# Exercise passage

Today, every organization across the globe is faced with an unprecedented growth of data. The most general definition of big data is that data with sizes go beyond the ability of commonly-used software tools to collect, manage, and process within a tolerable elapsed time.

What does big data look like? 

The most important and obvious property of big data is that the data is orders of magnitude larger than data managed in traditional storage and analytical systems. More formally, data can be described with three features: volume, velocity, variety. And for Big Data, the size of data is so big or data moves so fast or there are so many varieties of data sources that traditional data management and analytical systems cannot handle. 

Volume

The volume of data generated has skyrocketed in the past decade, and the measurement rises from megabytes to gigabyte, to terabytes, to petabytes and to the historical exabytes now. Today, it is common for production Big Data implementations to process petabytes and even exabytes of data on a daily basis. And the data size is expected to be measured in zettabytes in the next few years and predicted to double every two years.

Some examples of big data:
  • The Human Genomes Project has generated more than 200 terabytes of data, which is equivalent to more than 30,000 standard DVDs.

# Task details
How does the passage on big data continue after "more than 30,000 standard DVDs"? Write what follows.

# Source data
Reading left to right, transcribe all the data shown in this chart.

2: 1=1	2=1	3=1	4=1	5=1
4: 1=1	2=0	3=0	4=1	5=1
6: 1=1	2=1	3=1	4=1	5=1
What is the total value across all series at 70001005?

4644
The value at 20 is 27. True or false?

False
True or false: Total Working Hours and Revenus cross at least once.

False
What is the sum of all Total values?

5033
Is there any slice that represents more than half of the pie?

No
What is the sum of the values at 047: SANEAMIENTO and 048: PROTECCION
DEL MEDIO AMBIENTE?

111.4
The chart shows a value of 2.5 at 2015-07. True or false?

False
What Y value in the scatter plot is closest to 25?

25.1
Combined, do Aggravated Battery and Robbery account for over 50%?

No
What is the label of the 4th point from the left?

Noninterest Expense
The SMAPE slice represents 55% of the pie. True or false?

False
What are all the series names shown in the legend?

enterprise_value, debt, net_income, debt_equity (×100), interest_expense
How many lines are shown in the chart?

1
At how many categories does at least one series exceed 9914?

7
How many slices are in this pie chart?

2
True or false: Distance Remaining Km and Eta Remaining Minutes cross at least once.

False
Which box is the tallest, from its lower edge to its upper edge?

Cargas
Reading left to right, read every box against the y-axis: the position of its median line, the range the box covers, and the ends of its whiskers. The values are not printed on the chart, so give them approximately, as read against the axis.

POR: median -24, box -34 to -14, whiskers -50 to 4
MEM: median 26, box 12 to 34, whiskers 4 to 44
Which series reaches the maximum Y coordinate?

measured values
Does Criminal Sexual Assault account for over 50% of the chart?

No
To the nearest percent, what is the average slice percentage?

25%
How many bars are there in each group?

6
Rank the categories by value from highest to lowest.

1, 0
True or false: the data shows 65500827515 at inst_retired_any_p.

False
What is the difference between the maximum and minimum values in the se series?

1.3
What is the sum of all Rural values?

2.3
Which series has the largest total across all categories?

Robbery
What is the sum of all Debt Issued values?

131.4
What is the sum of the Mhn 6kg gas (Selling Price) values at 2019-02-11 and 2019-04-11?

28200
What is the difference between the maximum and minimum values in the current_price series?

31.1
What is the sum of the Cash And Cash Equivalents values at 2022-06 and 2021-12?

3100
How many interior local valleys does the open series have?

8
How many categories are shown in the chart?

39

# Response box
  • Microsoft’s search engine hosts over 100 petabytes of data to deliver high quality search results.
  • Billions of pieces of information were created by more than 600 million Facebook users every day.  
  • The online game company, Zynga, processes 1 petabyte of content for players every day.
  • With the rapid growth of network devices and internet users, the internet will soon have a daily traffic of bigger than one exabytes.

Velocity

The second important feature of Big Data is that it is being generated in a much faster speed than ever before. Actually, in a lot of use cases, data is generated in real time. And many Big Data use cases require the processing of a real-time data stream to make time-sensitive decisions.

An example of high velocity data is that data systems process click streams from web sites, and make real time updates to the contents to serve the users in a timely manner.

Variety

The third feature of Big Data is the variety of data, which is largely caused by the variety of data sources. For example, the increased use of digital cameras and smart phones makes it much easier to generate high definition (HD) images and videos; ubiquitous sensors, such as utility meters, traffic and security cameras and medical devices are becoming important sources of big data etc.

The increased variety of big data has changed the format of data. Traditionally, the majority of data is well formatted based on some well-designed schema. In the big data world, unstructured data becomes dominate, comprising of more than 80% of the whole data sets. Unstructured data usually comes in many formats such as text, image and video etc. Sometimes, companies need to integrate information from multiple data sources, for example, from third parties.

Does Big Data Means Big Value for Business Players?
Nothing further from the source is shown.